This issue I worked on a piece about Drury University's Animal Rights program that we mentioned unfavorably in our Rumor Mill section last issue. This animal rights program came about from a total of $2 million in gifts from Bob Barker, of "The Price is Right." Bob Barker’s daily message on the game show about spaying and neutering your pets was one I always agreed with. My mom said one of the world’s big tragedies is the millions of unwanted, unloved, adorable puppies and kittens in the world. I’m an animal lover with a bleeding heart for the strays and the sick ones. I know I’ll be preaching to the choir here, but I think it is vital to understand this. There is a gigantic difference between not wanting to be cruel to animals, to loving your pets and treating your livestock well, and in raising animals’ status morally or worse, legally, to the same level as people, by considering their “rights.”
I took a course from Dr. Beth Walker at Missouri State that focused on animal welfare. Animal welfarists take care of their animals, and want them to be treated well. As producers, you know the healthier and better-treated your animals are, the more money they’ll bring at the sale barn or in the auction ring.

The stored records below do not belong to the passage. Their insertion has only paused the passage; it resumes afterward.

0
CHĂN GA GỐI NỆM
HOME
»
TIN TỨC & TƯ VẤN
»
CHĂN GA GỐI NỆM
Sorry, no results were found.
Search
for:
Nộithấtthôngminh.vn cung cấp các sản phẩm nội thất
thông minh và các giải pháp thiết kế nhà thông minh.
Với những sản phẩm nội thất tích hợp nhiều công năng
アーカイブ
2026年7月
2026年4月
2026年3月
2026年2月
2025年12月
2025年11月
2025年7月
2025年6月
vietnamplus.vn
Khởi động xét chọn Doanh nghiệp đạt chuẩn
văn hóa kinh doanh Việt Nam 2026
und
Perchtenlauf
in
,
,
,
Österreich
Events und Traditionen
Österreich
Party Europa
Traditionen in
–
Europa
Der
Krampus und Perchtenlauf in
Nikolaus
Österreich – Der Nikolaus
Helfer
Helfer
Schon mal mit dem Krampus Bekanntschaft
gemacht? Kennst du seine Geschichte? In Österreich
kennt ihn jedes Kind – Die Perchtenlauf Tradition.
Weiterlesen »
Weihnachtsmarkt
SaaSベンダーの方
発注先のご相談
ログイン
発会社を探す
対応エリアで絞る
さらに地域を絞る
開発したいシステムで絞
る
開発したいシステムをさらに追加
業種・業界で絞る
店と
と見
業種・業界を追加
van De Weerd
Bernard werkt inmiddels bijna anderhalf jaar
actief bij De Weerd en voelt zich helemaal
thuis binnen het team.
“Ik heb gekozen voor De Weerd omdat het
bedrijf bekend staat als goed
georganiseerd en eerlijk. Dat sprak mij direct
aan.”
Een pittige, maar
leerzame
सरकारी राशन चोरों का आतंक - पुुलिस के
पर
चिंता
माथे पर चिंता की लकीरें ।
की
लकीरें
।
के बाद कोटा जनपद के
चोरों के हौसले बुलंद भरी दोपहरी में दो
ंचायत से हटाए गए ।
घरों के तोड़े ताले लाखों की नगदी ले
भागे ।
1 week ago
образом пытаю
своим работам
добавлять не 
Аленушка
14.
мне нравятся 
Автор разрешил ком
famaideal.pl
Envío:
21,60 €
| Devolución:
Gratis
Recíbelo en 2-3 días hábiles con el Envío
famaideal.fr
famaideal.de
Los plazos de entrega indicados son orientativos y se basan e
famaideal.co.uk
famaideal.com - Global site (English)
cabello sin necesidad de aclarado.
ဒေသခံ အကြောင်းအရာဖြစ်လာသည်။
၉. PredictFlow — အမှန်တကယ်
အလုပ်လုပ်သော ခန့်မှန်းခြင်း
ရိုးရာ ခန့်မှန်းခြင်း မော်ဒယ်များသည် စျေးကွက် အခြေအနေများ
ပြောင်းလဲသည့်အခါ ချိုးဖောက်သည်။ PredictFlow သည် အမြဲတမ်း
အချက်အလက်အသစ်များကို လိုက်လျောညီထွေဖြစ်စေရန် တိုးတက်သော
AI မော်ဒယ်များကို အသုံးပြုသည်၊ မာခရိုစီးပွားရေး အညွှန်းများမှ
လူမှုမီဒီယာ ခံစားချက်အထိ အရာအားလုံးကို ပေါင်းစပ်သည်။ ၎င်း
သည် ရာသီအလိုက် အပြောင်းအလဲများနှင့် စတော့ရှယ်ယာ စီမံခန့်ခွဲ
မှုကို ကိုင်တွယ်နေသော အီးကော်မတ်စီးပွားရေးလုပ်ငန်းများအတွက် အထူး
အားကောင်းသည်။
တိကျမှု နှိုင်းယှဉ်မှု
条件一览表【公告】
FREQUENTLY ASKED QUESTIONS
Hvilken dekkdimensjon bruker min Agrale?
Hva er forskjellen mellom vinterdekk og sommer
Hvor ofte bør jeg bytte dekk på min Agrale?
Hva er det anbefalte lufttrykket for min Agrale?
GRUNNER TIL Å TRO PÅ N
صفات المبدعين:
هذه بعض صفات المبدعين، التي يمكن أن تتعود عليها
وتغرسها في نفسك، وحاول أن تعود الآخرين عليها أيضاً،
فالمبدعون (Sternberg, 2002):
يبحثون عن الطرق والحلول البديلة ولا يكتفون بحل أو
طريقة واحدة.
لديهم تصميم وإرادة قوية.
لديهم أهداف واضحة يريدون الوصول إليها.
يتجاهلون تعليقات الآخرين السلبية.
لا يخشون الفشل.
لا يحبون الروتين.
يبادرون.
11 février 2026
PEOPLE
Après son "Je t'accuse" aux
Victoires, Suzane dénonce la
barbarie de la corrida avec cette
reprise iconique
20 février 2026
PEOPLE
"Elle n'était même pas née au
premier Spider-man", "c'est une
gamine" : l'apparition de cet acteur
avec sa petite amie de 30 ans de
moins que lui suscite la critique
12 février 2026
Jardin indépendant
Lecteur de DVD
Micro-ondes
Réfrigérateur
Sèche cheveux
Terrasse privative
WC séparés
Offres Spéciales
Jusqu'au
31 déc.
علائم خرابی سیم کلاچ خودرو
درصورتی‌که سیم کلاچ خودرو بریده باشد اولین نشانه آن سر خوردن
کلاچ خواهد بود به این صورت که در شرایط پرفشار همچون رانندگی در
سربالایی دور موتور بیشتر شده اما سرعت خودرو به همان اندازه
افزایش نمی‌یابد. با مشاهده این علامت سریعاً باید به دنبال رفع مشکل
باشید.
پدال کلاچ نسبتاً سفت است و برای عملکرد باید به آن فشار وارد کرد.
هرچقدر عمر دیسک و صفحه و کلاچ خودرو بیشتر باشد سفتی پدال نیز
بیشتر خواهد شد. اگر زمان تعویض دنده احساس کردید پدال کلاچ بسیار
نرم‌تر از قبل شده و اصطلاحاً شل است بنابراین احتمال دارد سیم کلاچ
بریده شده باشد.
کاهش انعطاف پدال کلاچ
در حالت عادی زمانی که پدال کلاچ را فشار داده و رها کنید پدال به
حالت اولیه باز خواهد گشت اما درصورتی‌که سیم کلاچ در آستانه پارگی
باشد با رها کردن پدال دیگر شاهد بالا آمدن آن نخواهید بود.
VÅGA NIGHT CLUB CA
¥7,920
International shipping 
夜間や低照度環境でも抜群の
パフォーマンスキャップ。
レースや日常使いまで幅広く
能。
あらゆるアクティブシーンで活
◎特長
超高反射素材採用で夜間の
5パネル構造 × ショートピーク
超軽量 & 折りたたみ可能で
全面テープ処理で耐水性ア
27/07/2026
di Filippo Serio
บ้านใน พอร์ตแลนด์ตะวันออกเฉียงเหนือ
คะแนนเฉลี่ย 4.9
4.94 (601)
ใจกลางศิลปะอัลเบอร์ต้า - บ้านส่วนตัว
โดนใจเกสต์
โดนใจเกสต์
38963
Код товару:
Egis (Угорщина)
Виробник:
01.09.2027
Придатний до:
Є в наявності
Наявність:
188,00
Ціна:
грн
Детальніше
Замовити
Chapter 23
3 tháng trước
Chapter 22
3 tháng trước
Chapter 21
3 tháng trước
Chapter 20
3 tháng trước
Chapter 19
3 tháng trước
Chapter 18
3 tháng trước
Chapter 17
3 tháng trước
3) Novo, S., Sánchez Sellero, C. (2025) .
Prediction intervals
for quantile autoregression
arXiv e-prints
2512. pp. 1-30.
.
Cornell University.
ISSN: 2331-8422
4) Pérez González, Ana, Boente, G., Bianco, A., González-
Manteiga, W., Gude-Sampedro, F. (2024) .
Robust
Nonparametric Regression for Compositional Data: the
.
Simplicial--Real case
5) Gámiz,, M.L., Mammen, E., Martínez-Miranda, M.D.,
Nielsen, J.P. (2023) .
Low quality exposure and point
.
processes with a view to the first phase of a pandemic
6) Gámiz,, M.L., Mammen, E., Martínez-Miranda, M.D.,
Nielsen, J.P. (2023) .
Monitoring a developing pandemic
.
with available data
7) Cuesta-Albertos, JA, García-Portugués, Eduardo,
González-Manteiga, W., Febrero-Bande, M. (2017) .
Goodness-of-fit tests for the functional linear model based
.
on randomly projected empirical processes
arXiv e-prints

The point is, we’re worried that Drury University, with Bob Barker’s encouragement, is going to explore animal rights in a way that encourages their students to see animals, “non-human animals” and us, (I guess that makes us the “human animals,”) as all the same. We think there’s a lot to be worried about in bringing an animal rights program, one with the expectation of the benefactor being, “I think some students would become full-fledged animal rights activists,” into a region with six of the top 10 beef counties in the No. 3 beef producing state in America. Will Drury present the side of the livestock producers to its students? I'm not sure the answer to that question.